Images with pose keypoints
[Start of section]

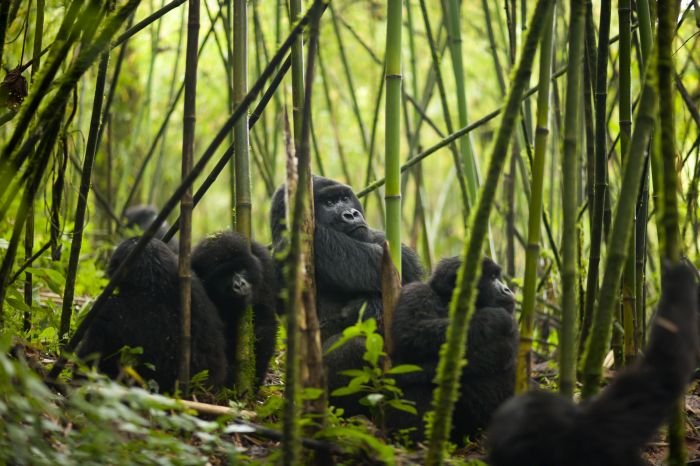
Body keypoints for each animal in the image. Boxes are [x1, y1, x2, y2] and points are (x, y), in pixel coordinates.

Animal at [193, 231, 280, 388]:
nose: (239, 285)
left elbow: (264, 324)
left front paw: (255, 378)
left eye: (241, 269)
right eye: (224, 275)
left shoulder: (263, 262)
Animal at [388, 256, 520, 442]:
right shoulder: (415, 292)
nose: (507, 289)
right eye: (493, 277)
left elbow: (499, 353)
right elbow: (413, 332)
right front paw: (494, 317)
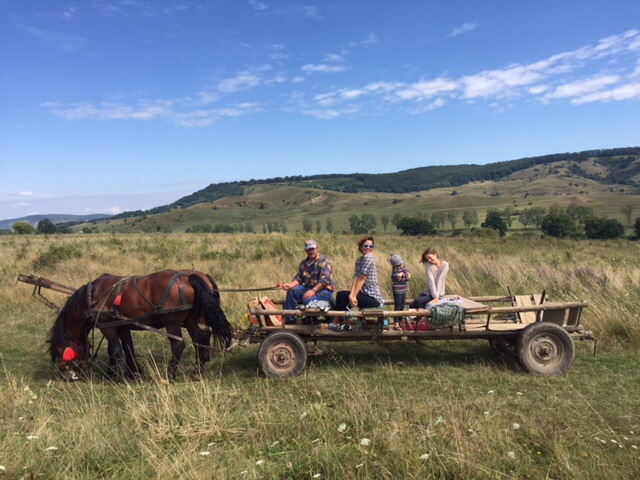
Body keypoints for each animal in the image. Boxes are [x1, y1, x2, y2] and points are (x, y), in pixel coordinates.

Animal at [48, 268, 232, 380]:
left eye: (60, 351)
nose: (65, 375)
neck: (92, 296)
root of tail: (189, 277)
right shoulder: (122, 326)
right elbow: (127, 348)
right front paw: (133, 371)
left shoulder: (107, 326)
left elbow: (116, 350)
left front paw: (122, 375)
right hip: (192, 319)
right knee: (199, 340)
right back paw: (198, 372)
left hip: (172, 322)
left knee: (178, 345)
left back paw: (169, 375)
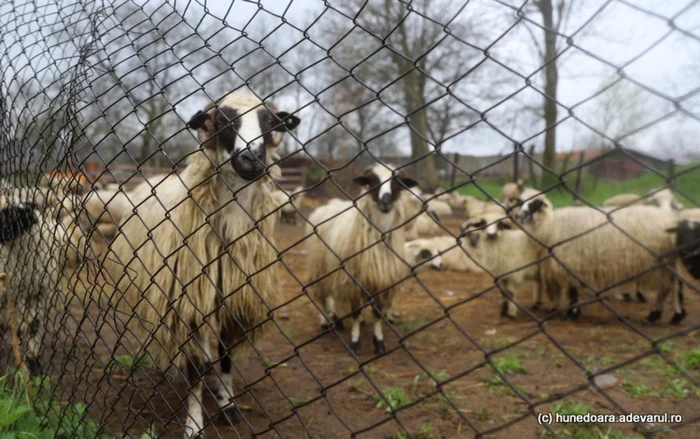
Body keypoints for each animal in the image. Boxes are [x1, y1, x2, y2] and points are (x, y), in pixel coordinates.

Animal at [105, 89, 300, 436]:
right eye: (222, 122)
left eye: (271, 122)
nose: (251, 159)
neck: (228, 226)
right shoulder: (187, 300)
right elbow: (194, 366)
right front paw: (194, 424)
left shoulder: (232, 298)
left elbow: (225, 356)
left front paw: (228, 404)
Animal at [304, 163, 416, 356]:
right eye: (372, 181)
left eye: (397, 182)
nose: (385, 203)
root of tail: (330, 204)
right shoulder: (353, 280)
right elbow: (355, 312)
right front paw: (355, 342)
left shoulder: (381, 281)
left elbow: (377, 314)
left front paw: (379, 342)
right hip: (319, 265)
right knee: (322, 296)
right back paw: (325, 322)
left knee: (334, 295)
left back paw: (338, 320)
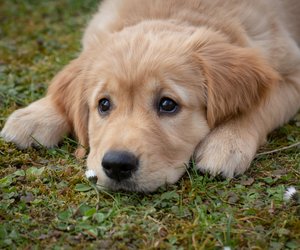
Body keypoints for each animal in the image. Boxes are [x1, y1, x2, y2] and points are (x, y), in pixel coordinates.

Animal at [0, 0, 300, 191]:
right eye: (103, 104)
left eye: (168, 104)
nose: (117, 165)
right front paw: (37, 115)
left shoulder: (292, 75)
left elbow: (261, 105)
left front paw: (227, 142)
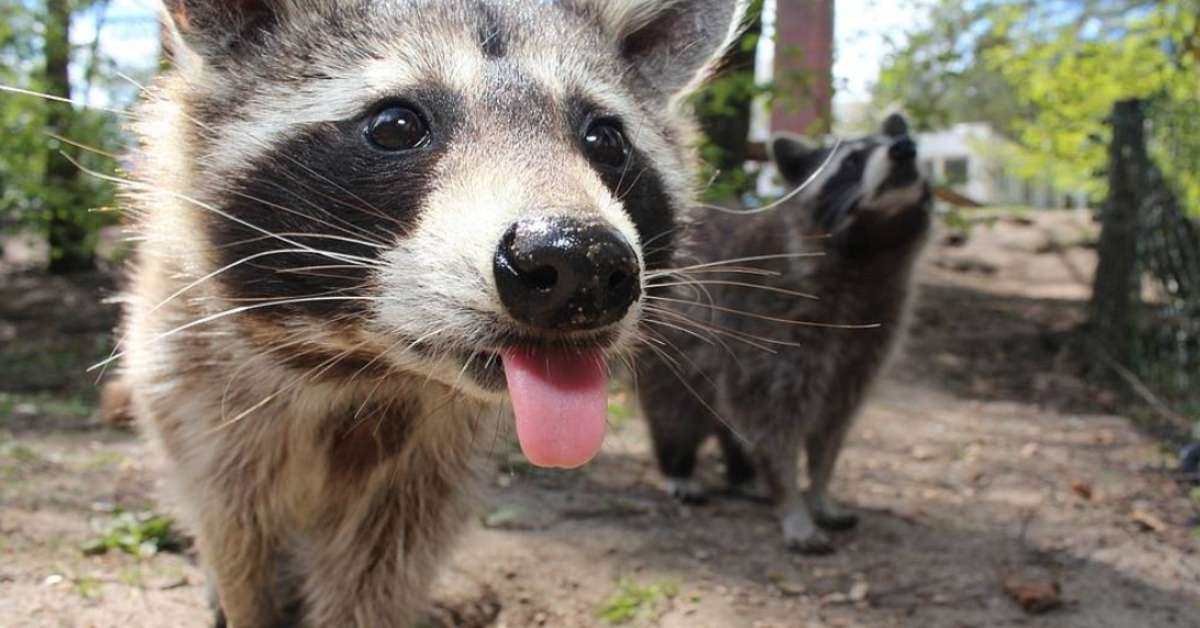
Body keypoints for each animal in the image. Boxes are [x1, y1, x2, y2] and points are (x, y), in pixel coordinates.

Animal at [116, 1, 744, 625]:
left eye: (606, 139)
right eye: (396, 125)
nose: (579, 262)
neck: (365, 365)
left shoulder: (431, 466)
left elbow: (382, 568)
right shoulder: (199, 396)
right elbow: (239, 540)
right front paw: (247, 601)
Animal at [636, 114, 931, 554]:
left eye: (906, 142)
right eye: (851, 161)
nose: (904, 148)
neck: (870, 251)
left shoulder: (869, 337)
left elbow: (833, 424)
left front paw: (821, 488)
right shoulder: (768, 320)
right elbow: (772, 422)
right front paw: (791, 499)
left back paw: (742, 475)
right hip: (670, 351)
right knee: (674, 411)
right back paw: (679, 467)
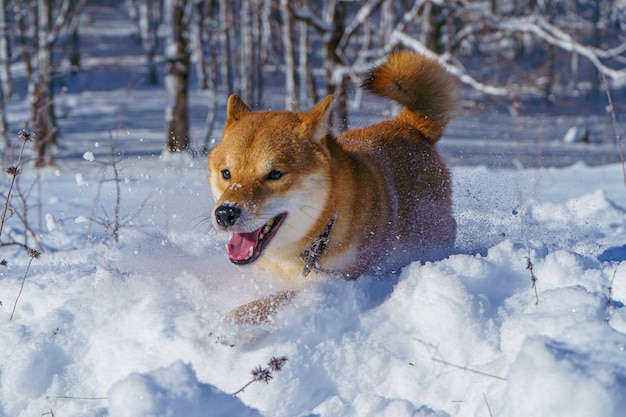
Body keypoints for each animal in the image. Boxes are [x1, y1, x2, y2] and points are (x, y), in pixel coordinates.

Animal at [207, 50, 456, 324]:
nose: (225, 213)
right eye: (226, 173)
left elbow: (277, 299)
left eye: (275, 174)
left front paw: (235, 321)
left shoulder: (341, 280)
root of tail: (409, 125)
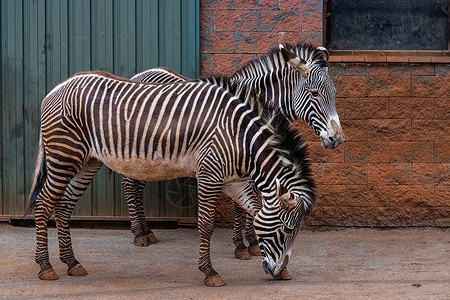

[End of section]

INSTRUCTIONS TO FOLLOW
The expected response is every entry above, repeated exactly, pictures removed.

RESPONSE AREA
Body keypoints for each animal in the image. Boxes are [x1, y1, x2, y2] and points are (x, y), in pixel coordinates.

Animal at [193, 231, 280, 388]:
nose: (239, 285)
left elbow: (264, 324)
left front paw: (255, 378)
left eye: (241, 269)
right eye: (224, 275)
left shoulder: (263, 262)
Animal at [388, 256, 520, 442]:
right shoulder: (415, 292)
nose: (507, 289)
right eye: (493, 277)
left elbow: (499, 353)
right elbow: (413, 332)
right front paw: (494, 317)
Body keypoints for each animal in the image. Boxes are [x1, y1, x2, y2] and points are (x, y), in pixel coordinates.

Animal at [48, 268, 232, 380]:
left eye: (60, 351)
nose: (65, 375)
neck: (92, 296)
root of tail: (189, 277)
right shoulder: (122, 326)
right elbow: (127, 348)
right front paw: (133, 371)
left shoulder: (107, 326)
left elbow: (116, 350)
left front paw: (122, 375)
right hip: (192, 319)
right knee: (199, 340)
right back paw: (198, 372)
left hip: (172, 322)
left knee: (178, 345)
left back paw: (169, 375)
Body keypoints for each animal in the image. Boxes are [x1, y1, x2, y2] and points are (x, y), in pixel coordinates.

Animal at [105, 89, 300, 436]:
right eye: (222, 122)
left eye: (271, 122)
nose: (251, 159)
neck: (228, 226)
right shoulder: (187, 300)
right elbow: (194, 366)
right front paw: (194, 424)
left shoulder: (232, 298)
left elbow: (225, 356)
left front paw: (228, 404)
Animal at [304, 163, 416, 356]:
right eye: (372, 181)
left eye: (397, 182)
nose: (385, 203)
root of tail: (330, 204)
right shoulder: (353, 280)
right elbow: (355, 312)
right front paw: (355, 342)
left shoulder: (381, 281)
left elbow: (377, 314)
left front paw: (379, 342)
right hip: (319, 265)
right knee: (322, 296)
right back paw: (325, 322)
left knee: (334, 295)
left back paw: (338, 320)
Body keypoints for each animal in the image. Boxes are [x1, y1, x2, y2] and points are (x, y), in pixel coordinates.

Animal at [0, 0, 300, 191]:
right eye: (103, 104)
left eye: (168, 104)
nose: (117, 165)
right front paw: (37, 115)
left shoulder: (292, 75)
left elbow: (261, 105)
left front paw: (227, 142)
Body keypoints for each animal in the image. Boxes are [x1, y1, x2, y2] and points are (x, y), in pixel coordinates.

Animal at [116, 1, 744, 625]:
left eye: (606, 139)
right eye: (396, 125)
nose: (579, 262)
neck: (365, 365)
left shoulder: (431, 466)
left elbow: (382, 568)
right shoulder: (199, 396)
right elbow: (239, 540)
right front paw: (247, 601)
Animal at [636, 114, 931, 554]:
left eye: (906, 142)
right eye: (851, 161)
nose: (904, 148)
neck: (870, 251)
left shoulder: (869, 337)
left elbow: (833, 424)
left front paw: (821, 488)
right shoulder: (768, 320)
right elbow: (772, 422)
right front paw: (791, 499)
left back paw: (742, 475)
right hip: (670, 351)
right knee: (674, 411)
right back paw: (679, 467)
Body keypoints for each animal in the image. Boxes are [x1, y1, x2, y2] and points are (x, y), in pixel coordinates.

Animal at [207, 50, 456, 324]:
nose: (225, 213)
right eye: (226, 173)
left elbow: (277, 299)
left eye: (275, 174)
left front paw: (235, 321)
left shoulder: (341, 280)
root of tail: (409, 125)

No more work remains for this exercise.